Болтаются вороны на реях-проводах,
У абордажных клёнов свет месяца в зубах.
Надеялся напрасно: вновь парусина туч
И морось, словно масло, грозы скрипичный ключ.
Майнридствуют мароны (меня не выдают!),
Осины-макароны и пенной лужи брют.
Серёжа дочитался до ручки. Входит мать —
Я сплю (подушке – взбучка, и в пёрышках кровать).
Кто пришёл, как медведь косолапый, на поминки? Кто рюмкой частит?
Кто, сморкаясь в ушастую шапку, прокопчённой фуфайкой смердит?

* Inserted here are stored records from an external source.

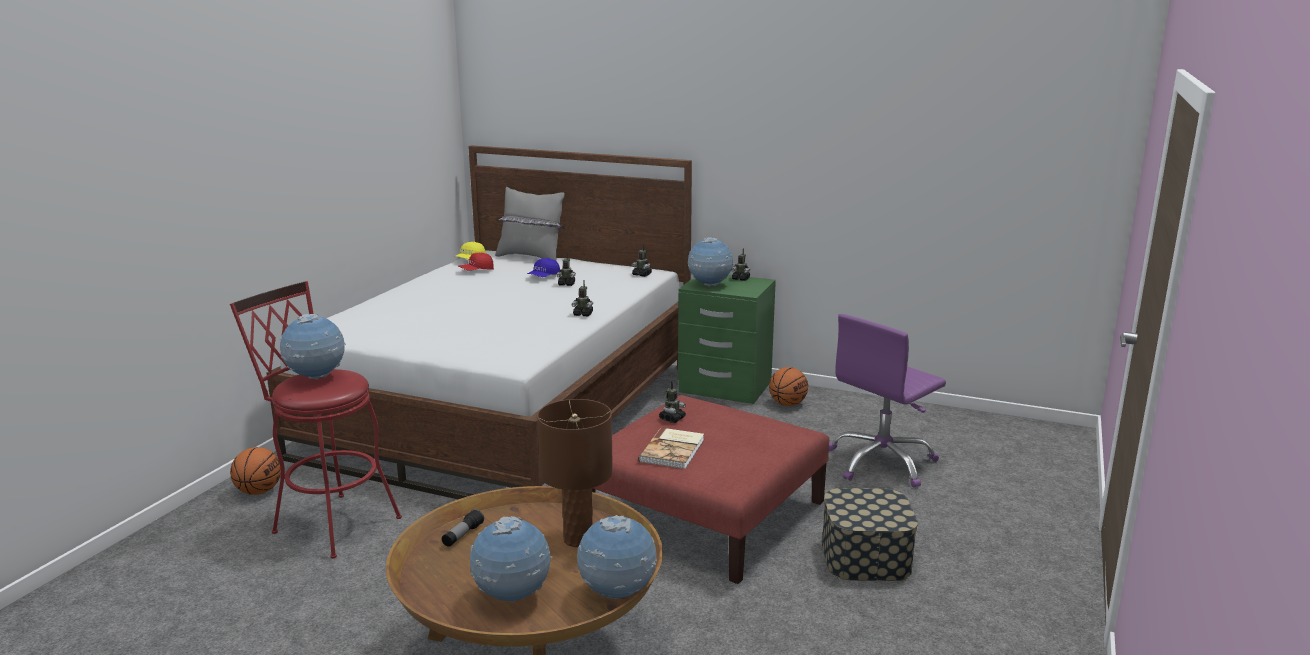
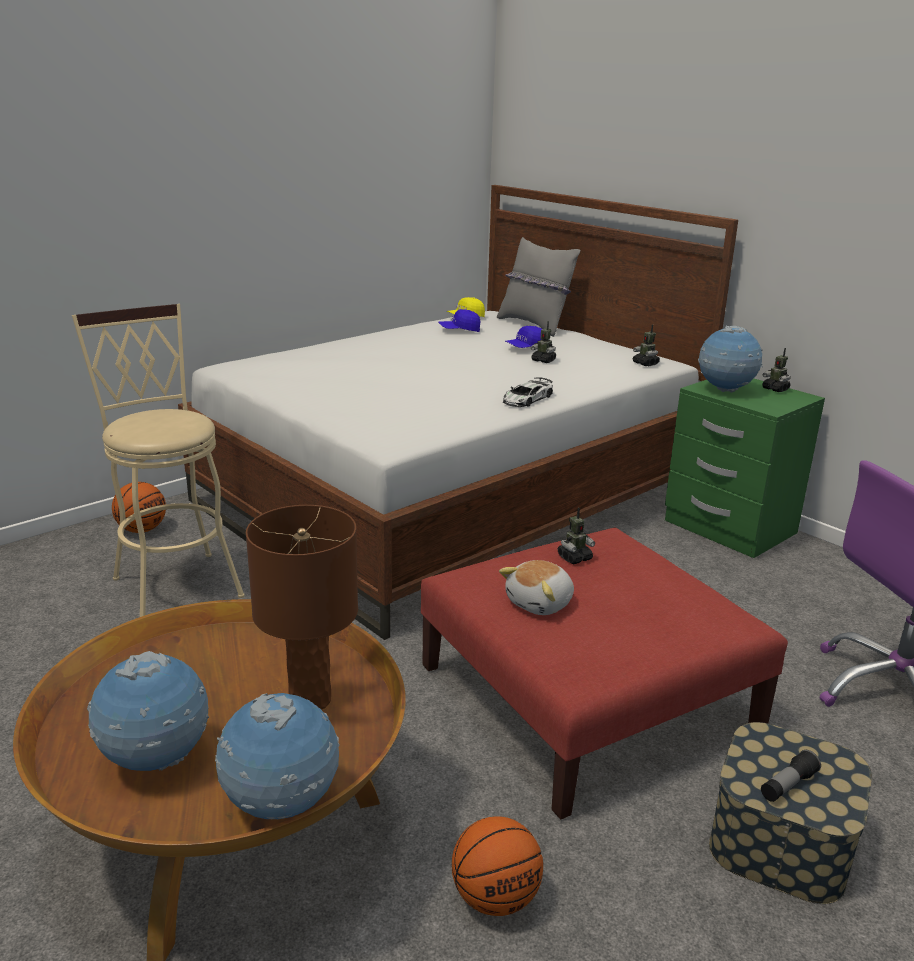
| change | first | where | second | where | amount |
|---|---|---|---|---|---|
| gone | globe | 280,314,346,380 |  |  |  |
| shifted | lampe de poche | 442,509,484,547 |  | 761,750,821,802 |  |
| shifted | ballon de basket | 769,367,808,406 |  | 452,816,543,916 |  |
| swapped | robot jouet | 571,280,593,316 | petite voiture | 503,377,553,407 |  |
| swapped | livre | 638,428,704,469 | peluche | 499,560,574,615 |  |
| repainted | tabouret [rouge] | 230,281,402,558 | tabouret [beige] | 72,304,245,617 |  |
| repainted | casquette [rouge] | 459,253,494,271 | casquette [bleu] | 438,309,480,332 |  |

Всамомделешне, или по слухам, что умершему – пухом земля?
Выживая – кто телом, кто духом – прозвенят за окном тополя.
Чем пьянее толпа, тем плачевней… Сколько зим я здесь жил-не тужил!
Деревенька Косые Харчевни, где земля вылезает из жил…
Я поставил бы в центре Вселенной этот стол, как закваску под гнёт.
Если врезать соседу поленом, вряд ли ухом сосед поведёт.
Слишком ранняя выдалась Пасха. Ты, причисленный к лику святых
(О покойнике), спросишь про нас там, кровь сосущих, поющих – живых?
Как-то всё обошлось без скандала, огрузнел полоумный сосед
И уснул, подоткнув одеяло… Свечерело… Защёлкнул браслет
Бог над пажитью (туча и месяц) … Я пошёл покурить на крыльцо…
Так… минут через пять, через десять – от мороза сгорело лицо.